Migration planning is full of acronyms. Here's what the ones used on this site actually mean — in the context of deciding whether and how to move off a product. For how we turn these into numbers, see the Methodology.
- Vendor lock-in
- The cost and difficulty of leaving a product — proprietary formats, licensing tied to hardware, integrations, or skills — that lets a vendor raise prices with little risk of you switching. Reducing it is the whole point of having an exit plan.
- TCO (Total Cost of Ownership)
- The full 3-year cost of running a product: licensing or subscription, support, and the one-time migration effort to adopt it — not just the sticker price. OffVendor compares TCO between the source and target products.
- Migration path
- A specific 'Product A → Product B' move (for example VMware → Proxmox). Each path has its own cost model, effort estimate, tooling, and step-by-step runbook.
- Source / Target
- The product you are moving off (source) and the product you are moving to (target). The calculator models both sides over three years.
- Sizing unit
- The billable quantity a product is priced on — CPU core, socket, host, TB protected, user, endpoint, vCPU, or token volume. Picking the right unit is what makes a cost comparison fair.
- Billable cores
- For per-core licensing (common in virtualization and databases), the number of physical cores that actually count toward the license after any vendor minimums or core-factor rules are applied.
- Support tier
- An optional paid support contract (Community, Standard, or Premium) layered on top of licensing. Matters most for open-source targets, where the software is free but production support usually is not.
- Migration effort
- An estimate of the one-time work to move a path, expressed as a Low / Medium / High label and an indicative number of weeks. Driven by how locked-in the source is and how involved the target's adoption tends to be.
- Cutover
- The moment you switch production traffic from the source to the target — typically a final data sync, a write freeze on the source, a DNS or load-balancer change, then validation, with the source kept as fallback.
- Rollback
- The pre-planned path back to the source if cutover validation fails. A migration isn't production-ready until the rollback has been rehearsed.
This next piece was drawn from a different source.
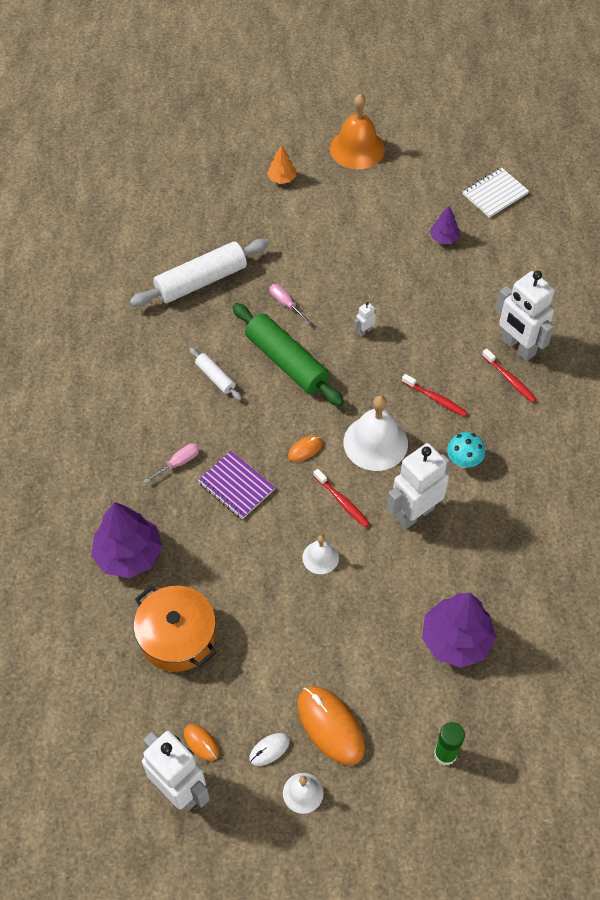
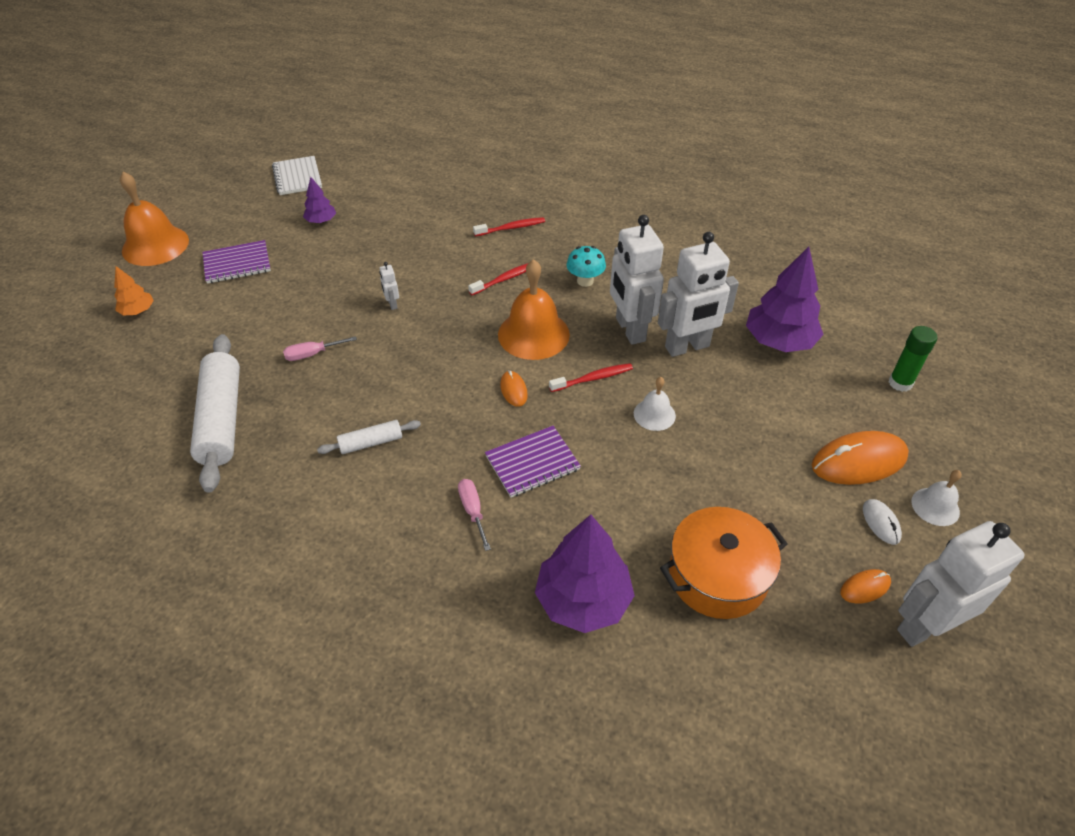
camera: 70 degrees left, 10 degrees down
green rolling pin [232,303,344,407] -> none
white bell [344,395,408,471] -> orange bell [498,259,570,360]
white robot [496,271,555,361] -> white robot moved to [658,232,739,357]
none -> purple notebook [202,240,271,284]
- RPO (Recovery Point Objective)
- The maximum acceptable amount of data loss, measured in time — e.g. 'no more than 15 minutes of data.' It sets how often you must replicate or back up.
- RTO (Recovery Time Objective)
- The maximum acceptable time to restore service after an outage. RPO and RTO together define your resilience target and shape the migration's DR design.
- CDC (Change Data Capture)
- A replication technique that streams ongoing changes from a source database to a target after an initial bulk load, so the two stay in sync until cutover with minimal downtime. Used by tools like AWS DMS and Azure DMS.
- V2V / P2V
- Virtual-to-virtual and physical-to-virtual conversion — moving a workload's disk and configuration from one hypervisor (or bare metal) to another, a core step in virtualization and repatriation migrations.
- Landing zone
- A pre-built, governed foundation in a target cloud — accounts/subscriptions, networking, identity, and guardrails — stood up before any workload is migrated.
- Egress
- The fee cloud providers charge to move data out of their network. Large cross-cloud or cloud → on-prem transfers can incur significant egress, which must be modeled in the migration's business case.
- Repatriation
- Moving workloads from a public cloud back to on-prem or a private cloud — increasingly common when steady-state demand turns out cheaper on owned hardware than on metered cloud.
- Cloud adoption
- Moving on-prem workloads into a public cloud to gain elasticity and managed services, trading capital expense for operating expense. The reverse of repatriation.
- Open-weight model
- A large language model whose weights are publicly available (e.g. Llama, Mistral, DeepSeek), so it can be self-hosted on your own inference stack instead of called through a proprietary per-token API.
- Gateway (LLM/API)
- An OpenAI-compatible proxy in front of one or more models, so applications can switch providers — or fall back instantly — by changing a base URL rather than rewriting code.
- Bridging (messaging)
- Running a temporary replication link between an old and new message broker (e.g. Kafka MirrorMaker 2) so producers and consumers can move across without losing messages.
- RFQ (Request for Quote)
- A structured summary of your requirements — products, sizing, support needs — that you send to an authorized distributor or partner to obtain binding pricing. OffVendor's quote wizard generates one for you.
- Reseller / Distributor / Partner
- The authorized channel that actually sells you a product and provides a binding quote. OffVendor helps you assemble the requirements to take to one; it does not sell licenses itself.
- Illustrative pricing
- Indicative figures compiled from public list prices and street pricing, shown as editable defaults so you can model your own scenario. They are starting points, never guaranteed quotes — see the Methodology page.